What you have to do: Only the lines from the one containing "dynamic real-time deformability" through the end of the records should be retyped, exactly and including both ends; pictures stay out.

-- Start --

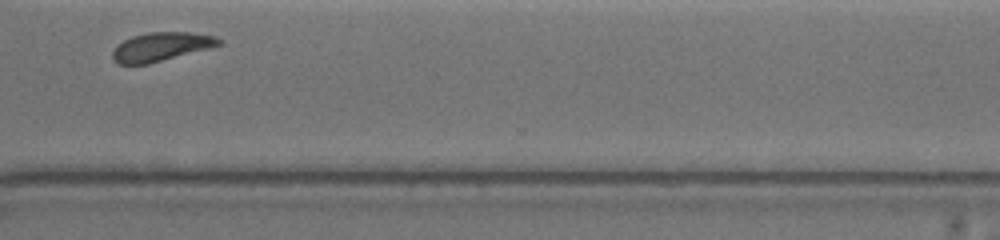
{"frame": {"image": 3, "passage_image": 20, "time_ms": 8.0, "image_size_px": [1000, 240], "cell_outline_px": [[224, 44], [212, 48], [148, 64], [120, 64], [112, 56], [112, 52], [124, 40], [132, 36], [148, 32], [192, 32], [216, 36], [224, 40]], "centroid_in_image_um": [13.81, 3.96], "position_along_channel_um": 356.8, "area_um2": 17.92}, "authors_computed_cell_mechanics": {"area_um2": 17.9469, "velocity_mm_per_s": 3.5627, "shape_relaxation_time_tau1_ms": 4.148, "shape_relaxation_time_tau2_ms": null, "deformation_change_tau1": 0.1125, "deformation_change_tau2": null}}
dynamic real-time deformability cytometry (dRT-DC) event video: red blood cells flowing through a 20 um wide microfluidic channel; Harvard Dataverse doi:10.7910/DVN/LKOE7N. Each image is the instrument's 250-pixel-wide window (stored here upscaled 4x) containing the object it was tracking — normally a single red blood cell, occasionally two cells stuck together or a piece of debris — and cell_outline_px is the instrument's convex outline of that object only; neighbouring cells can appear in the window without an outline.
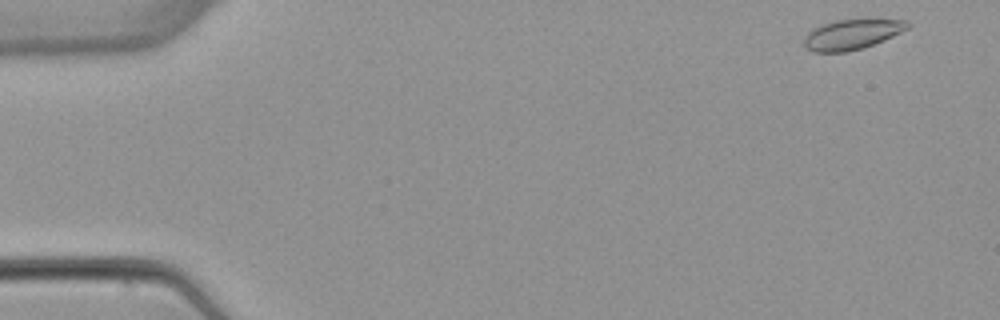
{"species": "common noctule bat (a hibernating species)", "species_latin": "Nyctalus noctula", "temperature_condition": "warm", "stored_images_in_passage": 6, "camera_frame_rate_fps": 3000, "um_per_image_px": 0.085, "animal": {"sex": "female", "body_mass_g": 22.7, "forearm_length_mm": 54.2}, "frame": {"image": 1, "passage_image": 1, "time_ms": 0.0, "image_size_px": [1000, 320], "cell_outline_px": [[912, 24], [908, 28], [884, 40], [864, 48], [848, 52], [812, 52], [804, 48], [804, 36], [812, 28], [836, 20], [908, 20]], "centroid_in_image_um": [72.38, 2.94], "position_along_channel_um": 12.6, "area_um2": 18.15}}
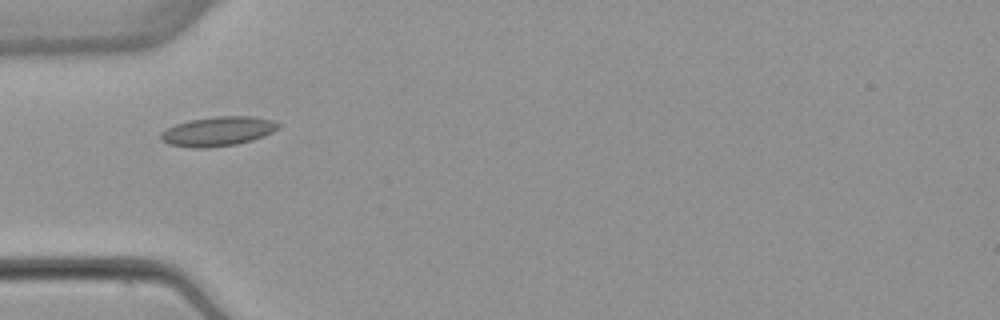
{"frame": {"image": 2, "passage_image": 4, "time_ms": 4.667, "image_size_px": [1000, 320], "cell_outline_px": [[280, 128], [264, 136], [252, 140], [236, 144], [208, 148], [192, 148], [168, 144], [160, 136], [160, 132], [176, 124], [192, 120], [216, 116], [252, 116], [272, 120], [280, 124]], "centroid_in_image_um": [18.55, 11.16], "position_along_channel_um": 66.5, "area_um2": 20.06}}
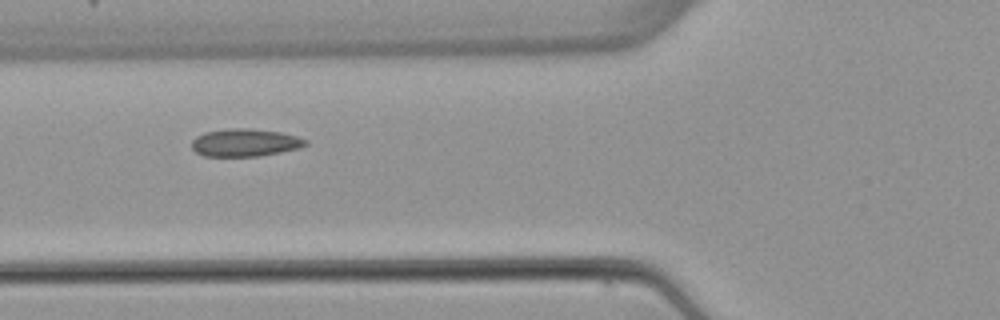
{"frame": {"image": 3, "passage_image": 5, "time_ms": 5.667, "image_size_px": [1000, 320], "cell_outline_px": [[308, 144], [300, 148], [260, 156], [204, 156], [196, 152], [192, 148], [192, 140], [196, 136], [204, 132], [228, 128], [248, 128], [280, 132], [296, 136], [308, 140]], "centroid_in_image_um": [20.82, 12.12], "position_along_channel_um": 105.0, "area_um2": 18.44}}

-- End --

Correct response:
dynamic real-time deformability cytometry (dRT-DC) event video: red blood cells flowing through a 20 um wide microfluidic channel; Harvard Dataverse doi:10.7910/DVN/LKOE7N. Each image is the instrument's 250-pixel-wide window (stored here upscaled 4x) containing the object it was tracking — normally a single red blood cell, occasionally two cells stuck together or a piece of debris — and cell_outline_px is the instrument's convex outline of that object only; neighbouring cells can appear in the window without an outline.
{"species": "common noctule bat (a hibernating species)", "species_latin": "Nyctalus noctula", "temperature_condition": "warm", "stored_images_in_passage": 6, "camera_frame_rate_fps": 3000, "um_per_image_px": 0.085, "animal": {"sex": "female", "body_mass_g": 22.7, "forearm_length_mm": 54.2}, "frame": {"image": 1, "passage_image": 1, "time_ms": 0.0, "image_size_px": [1000, 320], "cell_outline_px": [[912, 24], [908, 28], [884, 40], [864, 48], [848, 52], [812, 52], [804, 48], [804, 36], [812, 28], [836, 20], [908, 20]], "centroid_in_image_um": [72.38, 2.94], "position_along_channel_um": 12.6, "area_um2": 18.15}}
{"frame": {"image": 2, "passage_image": 4, "time_ms": 4.667, "image_size_px": [1000, 320], "cell_outline_px": [[280, 128], [264, 136], [252, 140], [236, 144], [208, 148], [192, 148], [168, 144], [160, 136], [160, 132], [176, 124], [192, 120], [216, 116], [252, 116], [272, 120], [280, 124]], "centroid_in_image_um": [18.55, 11.16], "position_along_channel_um": 66.5, "area_um2": 20.06}}
{"frame": {"image": 3, "passage_image": 5, "time_ms": 5.667, "image_size_px": [1000, 320], "cell_outline_px": [[308, 144], [300, 148], [260, 156], [204, 156], [196, 152], [192, 148], [192, 140], [196, 136], [204, 132], [228, 128], [248, 128], [280, 132], [296, 136], [308, 140]], "centroid_in_image_um": [20.82, 12.12], "position_along_channel_um": 105.0, "area_um2": 18.44}}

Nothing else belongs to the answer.